New York will not be banning the bag anytime soon.

John Flanagan, the Republican leader of the state Senate, said Wednesday that he will not support a statewide prohibition on plastic and paper shopping bags, despite Gov. Andrew Cuomo’s announcing a panel to consider the measure.

As one of the three men in Albany who must OK all bills, Flanagan’s opposition means that an outright ban is likely off the agenda for the next few years.

He criticized as overly broad New York City’s five-cent bag fee, which had been supposed to go into effect last week before the state legislature struck it down.

“It’s not simply a ban on plastic bags; it was plastic bags, it was paper bags, it was a five-cent charge that was going to the retailer,” he said. “It wasn’t even going to something that could be described as laudable for the environment.”

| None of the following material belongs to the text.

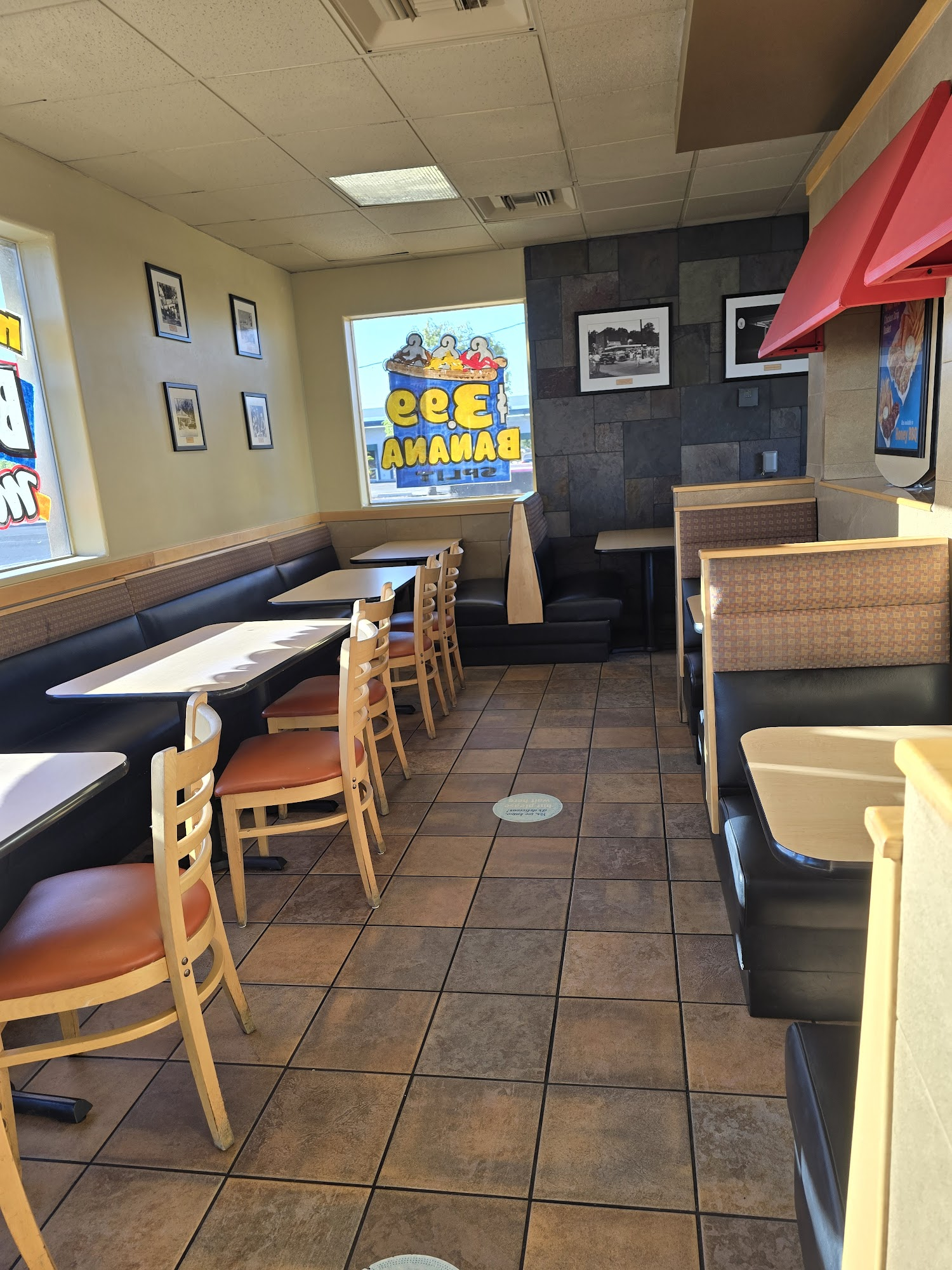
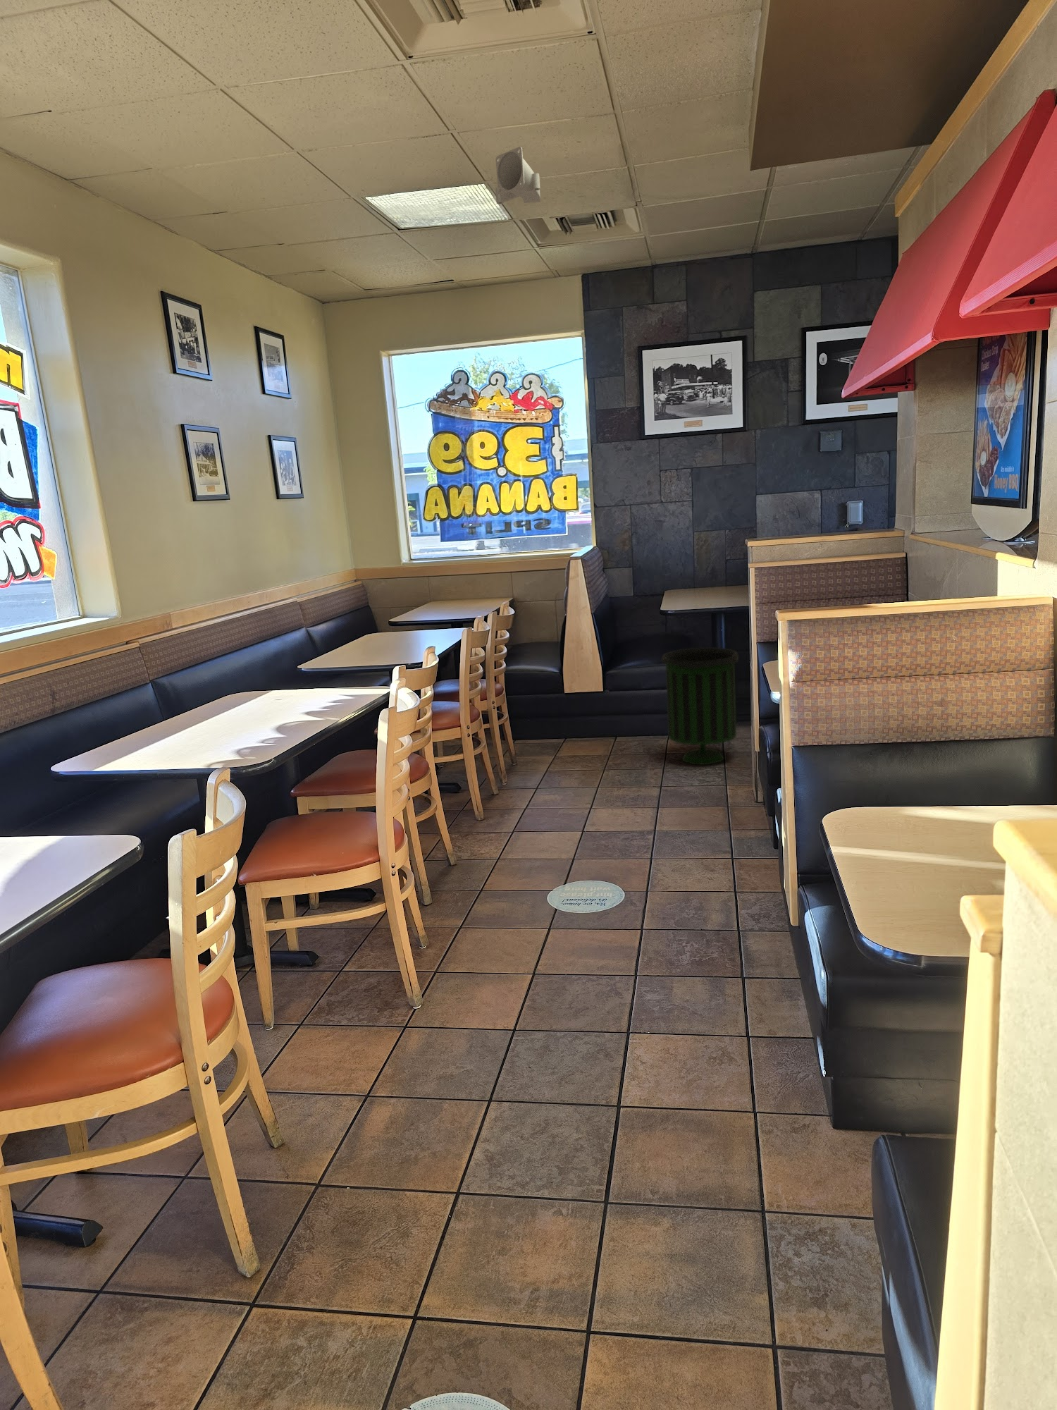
+ trash can [661,647,739,765]
+ security camera [495,145,541,204]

Mayor Bill de Blasio said Monday night that he was considering an outright ban on bags after the state blocked the bag fee. Councilman Brad Lander, who had sponsored the bag fee law, has said that bans have not been effective elsewhere.

State Sen. Felix Ortiz, a Democrat representing parts of Boro Park, has already introduced a bill to ban bags across New York. But Flanagan told reporters in Albany that he would even like to see an existing ban in his home territory in Suffolk County repealed.